A review of the ACPI program by the JASON Group noted that (JASON, 1998):
substantial increases in the computational power available to U.S. researchers are well warranted and can contribute to a better understanding of the climate system;
computational power alone will not greatly improve our abilities to predict climate, and linked observational programs and process studies are also essential for a balanced global change effort.
v. High-End Climate Science: Development of Modeling and Related Computing Capabilities (USGCRP, 2000).
This report, solicited by the Office of Science and Technology Policy, was designed to make recommendations that “responds to unmet national needs in climate prediction, climate-science research and climate-change assessment.” The basic recommendation of this report is the creation of a dedicated organization, called the “Climate Service,” designed to respond to the various requirements and demands placed on the climate community.
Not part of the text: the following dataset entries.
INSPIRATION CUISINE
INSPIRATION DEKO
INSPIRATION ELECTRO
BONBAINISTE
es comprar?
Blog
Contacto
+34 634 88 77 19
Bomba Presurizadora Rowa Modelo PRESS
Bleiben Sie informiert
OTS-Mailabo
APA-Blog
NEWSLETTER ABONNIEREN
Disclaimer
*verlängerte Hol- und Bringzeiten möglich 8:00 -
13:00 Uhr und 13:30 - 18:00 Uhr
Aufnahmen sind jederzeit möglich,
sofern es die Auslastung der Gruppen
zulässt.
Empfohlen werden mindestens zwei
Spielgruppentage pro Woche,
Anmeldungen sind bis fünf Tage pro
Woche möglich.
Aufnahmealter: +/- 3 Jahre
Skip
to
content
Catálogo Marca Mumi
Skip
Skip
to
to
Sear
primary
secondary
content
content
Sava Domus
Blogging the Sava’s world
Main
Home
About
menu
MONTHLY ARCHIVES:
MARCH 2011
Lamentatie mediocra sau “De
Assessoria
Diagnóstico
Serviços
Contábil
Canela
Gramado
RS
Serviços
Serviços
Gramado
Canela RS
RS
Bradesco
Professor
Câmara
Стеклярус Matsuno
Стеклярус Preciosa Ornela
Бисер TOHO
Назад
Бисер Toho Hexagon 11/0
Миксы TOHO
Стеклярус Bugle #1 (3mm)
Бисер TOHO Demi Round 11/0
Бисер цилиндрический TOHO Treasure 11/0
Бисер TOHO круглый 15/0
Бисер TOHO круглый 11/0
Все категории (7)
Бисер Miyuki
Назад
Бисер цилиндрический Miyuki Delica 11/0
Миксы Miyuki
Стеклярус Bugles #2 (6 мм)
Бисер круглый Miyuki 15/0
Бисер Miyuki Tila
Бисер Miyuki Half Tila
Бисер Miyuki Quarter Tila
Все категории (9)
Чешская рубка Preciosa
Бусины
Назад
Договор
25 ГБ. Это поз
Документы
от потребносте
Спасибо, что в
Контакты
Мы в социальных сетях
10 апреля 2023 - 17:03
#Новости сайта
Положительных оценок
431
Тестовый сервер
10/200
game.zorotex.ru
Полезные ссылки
The report distinguishes between traditional research (discovery-driven) and the type of activity required by new demands on the climate community (product-driven). This Climate Service should be product-driven, centralized, and requires a new business plan to manage the Service in an integrated manner.
The report recommends that the Climate Service should have access to computational systems with the highest level of capability and should engage in two major core simulation activities: one in weather and one in climate. It noted that the obstacles to forming the Service are organizational and computational. In particular, it noted that the U.S. policy on high performance computing, imposing restrictive duties on Japanese vector supercomputers, significantly complicates the people problem for the Climate Service in that massively parallel distributed-memory computers requires a much greater investment in software, both system and applications, and therefore requires just the type of information technologists in greatest demand in a booming software industrial environment.
In order to remedy the fragmentation of effort discussed in NRC, 1999a, the report also recommends the Climate Service seek integration of effort across the disciplines involved in weather and climate modeling, across institutions, and across modeling, data and computational systems. A software infrastructure to enable collaboration and development of software by multiple scientists at multiple institutions, to allow a transition path from discovery-driven research to product-driven activities, and to optimize across computational resources and scientific research is also recommended. Issues of machines and software form an important part of the report.